Staff Summary of Public Testimony (Appropriations):

(In support) The bill would expand the current Long-Term Care Guaranty Fund to include health care plans, health maintenance organizations (HMOs), and life and disability insurers so that in the case of a future insolvency, particularly in long-term care, the Insurance Commissioner would have the funding and assessment ability to ensure consumers continue to receive benefits. This bill is based on a model act from the National Association of Insurance Commissioners (NAIC), which has already been passed by 27 states. Twenty-six of those states passed the model in this bill with a 50-50 split between the life plans and the disability plans, which include the health care plans and HMOs. Long-term care insurance is not in the best shape, and the state should be prepared for the worst. Many health plans and life insurers support the NAIC model, which was developed between the life insurance industry, the health insurance industry, and national regulators. The amended version as passed the House Health Care and Wellness Committee is exactly consistent with the NAIC model. The 50-50 split is a fair approach. The amendment to return the bill to a 75-25 split should not be adopted and would be unfair to stakeholders.

(Opposed) The bill as passed the Senate was a fair compromise with the major for-profit life insurance companies at 75 percent and the nonprofit health plans at 25 percent. Nonprofit health plans do not sell long-term care insurance or anything similar. The health insurance markets are vulnerable and employ thousands of people with offices all over the state. For-profit life carriers sell products that are meant to be replacements for long-term care, and they compete in the long-term care space. Utah passed a model with a 75-25 split. The NAIC model act shifts the burden to fully fund the Life and Disability Insurance Guaranty Association to the nonprofit health plans, which account for close to 0 percent of the long-term care sales in Washington. The bill's current language shifts 38 percent of the cost to settle a long-term care insurer's medical debt to nonprofit health plans. Some nonprofit carriers cannot sell long-term care products under their HMO and health care service contracts or license, as long-term care insurance is excluded from the definition of health plan in RCW 48.43.005. The 75-25 split would reduce the bill's financial impact which may result in higher premium costs or cost sharing for millions of consumers. Three nonprofit carriers have a substantial health care market share in Washington, which is what sets the state apart from most states. These three nonprofit carriers represent 75 percent of the market share, which is the exact case with Utah and why the Utah Legislature came to their decision on this very question.

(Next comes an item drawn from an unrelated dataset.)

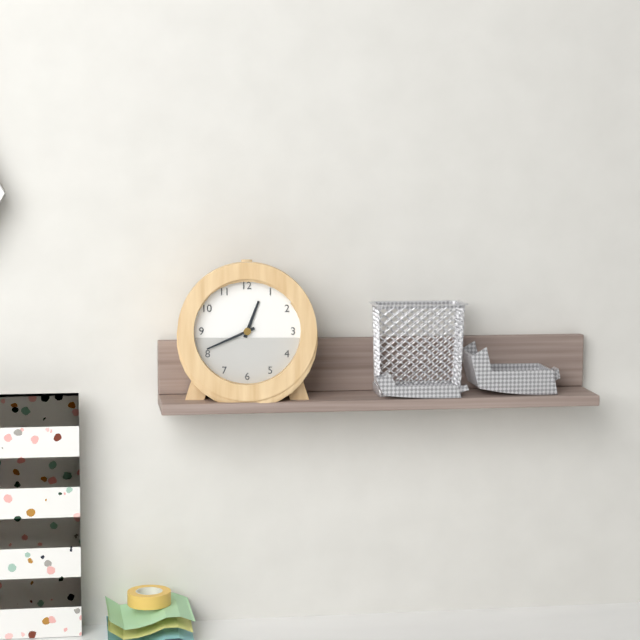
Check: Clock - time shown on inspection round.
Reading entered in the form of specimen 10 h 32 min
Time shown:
12 h 41 min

Persons Testifying (Health Care & Wellness): (In support) Courtney Smith, Kaiser Permanente; Zach Snyder, Regence Blue Shield; and Gary Strannigan, Premera Blue Cross.

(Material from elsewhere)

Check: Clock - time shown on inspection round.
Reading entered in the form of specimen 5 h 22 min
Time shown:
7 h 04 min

(Other) Lonnie Johns-Brown, Office of the Insurance Commissioner; Mel Sorensen, American Council of Life Insurers and Cigna; Cindy Laubacher, Aetna; and Alexa Silver, UnitedHealthcare.

Persons Testifying (Appropriations): (In support) Lonnie Johns-Brown, Office of the Insurance Commissioner; and Mel Sorensen, American Council of Life Insurers and Cigna.

(Opposed) Zach Snyder, Regence Blue Shield; Devon Connor-Green, Kaiser Permanente; and Gary Strannigan, Premera Blue Cross.

Persons Signed In To Testify But Not Testifying (Health Care & Wellness): None.

Persons Signed In To Testify But Not Testifying (Appropriations): None.